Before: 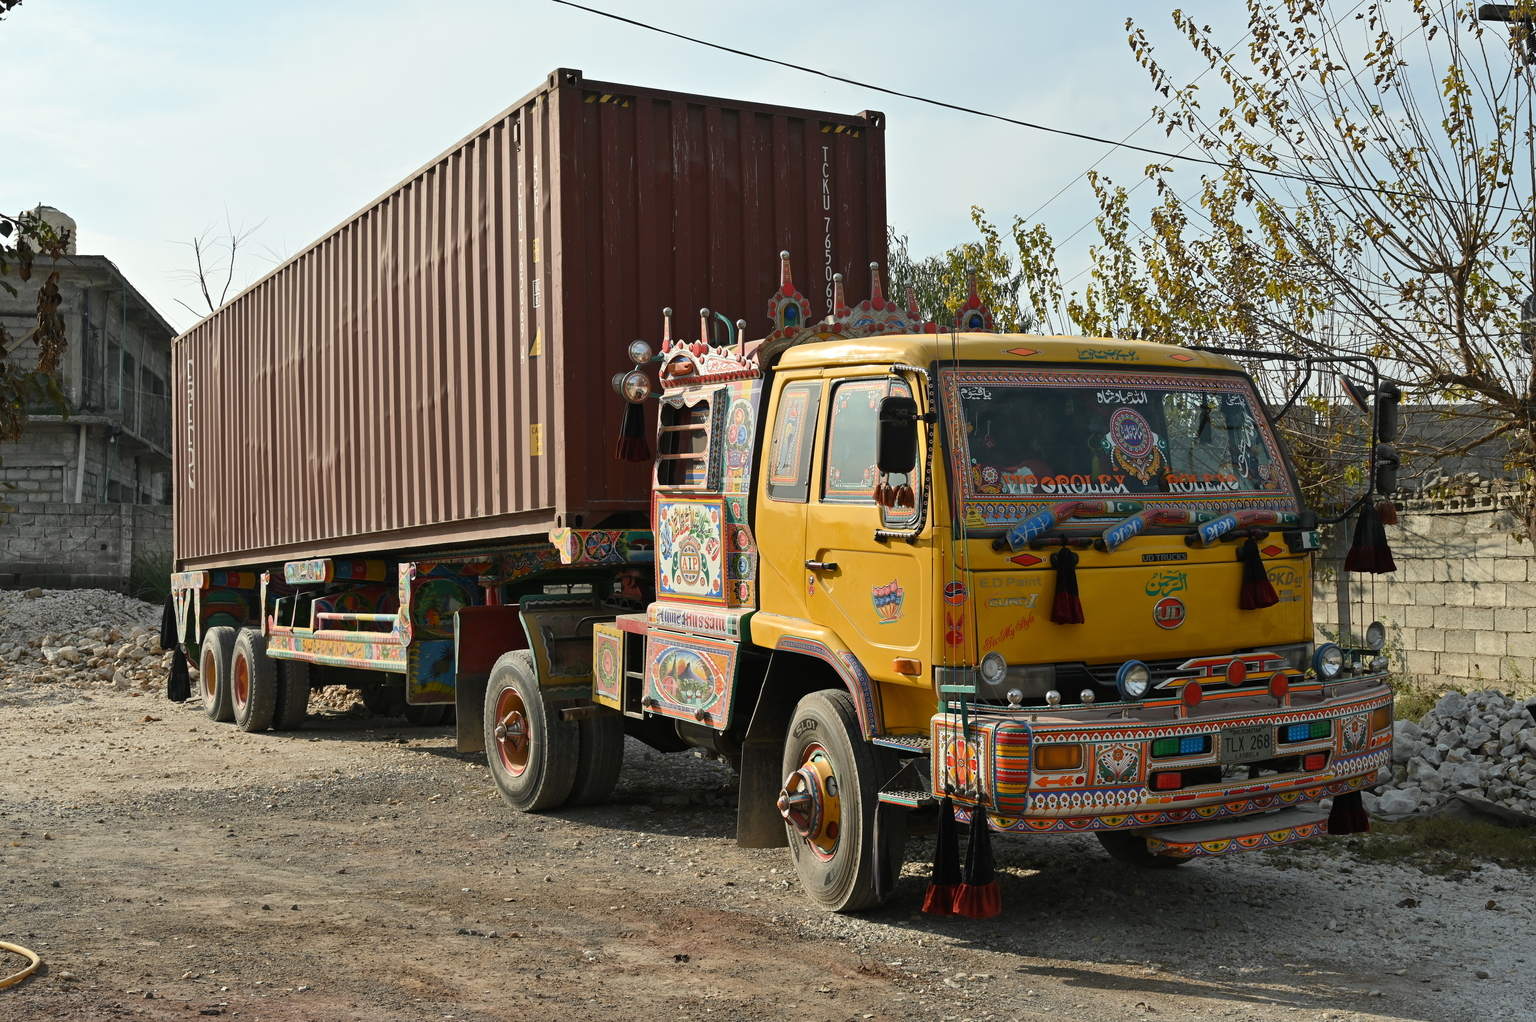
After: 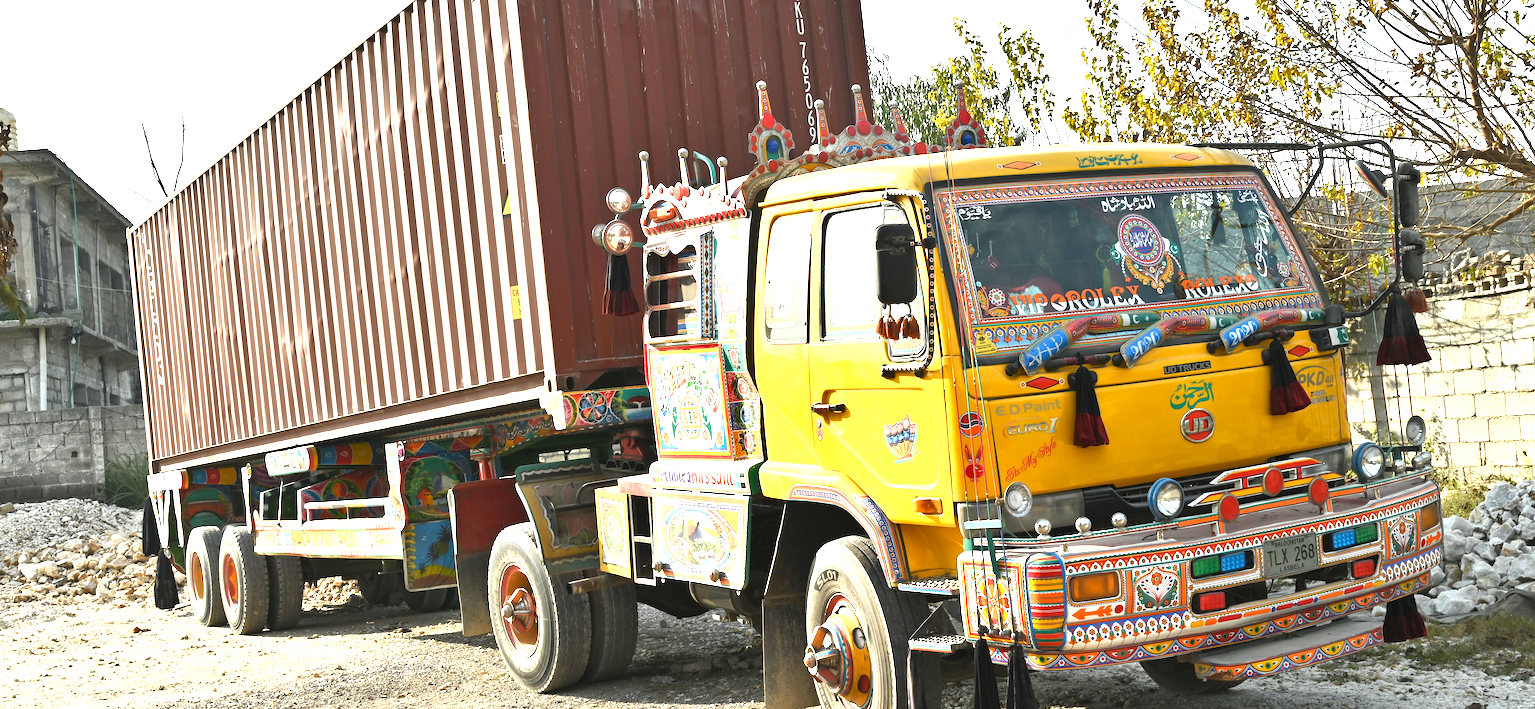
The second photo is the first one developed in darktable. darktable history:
exposure: exposure 2.003 EV, compensate highlight preservation false
shadows and highlights: shadows 37.27, highlights -28.18, soften with gaussian
rotate and perspective: rotation -5°, crop left 0.05, crop right 0.952, crop top 0.11, crop bottom 0.89
crop and rotate: top 12.5%, bottom 12.5%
******
- **STATED PROBLEM**: Arrange every item above as a two-column CSV headed item_text and edit_settings, with one row per item: the item's text and its answer, each in a single quoted field with line breaks turned into spaces. Leave the pictures out.

- **SOLUTION TO THIS PROBLEM**:
item_text,edit_settings
"Before: After: The second photo is the first one developed in darktable. darktable history:","exposure: exposure 2.003 EV, compensate highlight preservation false shadows and highlights: shadows 37.27, highlights -28.18, soften with gaussian rotate and perspective: rotation -5°, crop left 0.05, crop right 0.952, crop top 0.11, crop bottom 0.89 crop and rotate: top 12.5%, bottom 12.5%"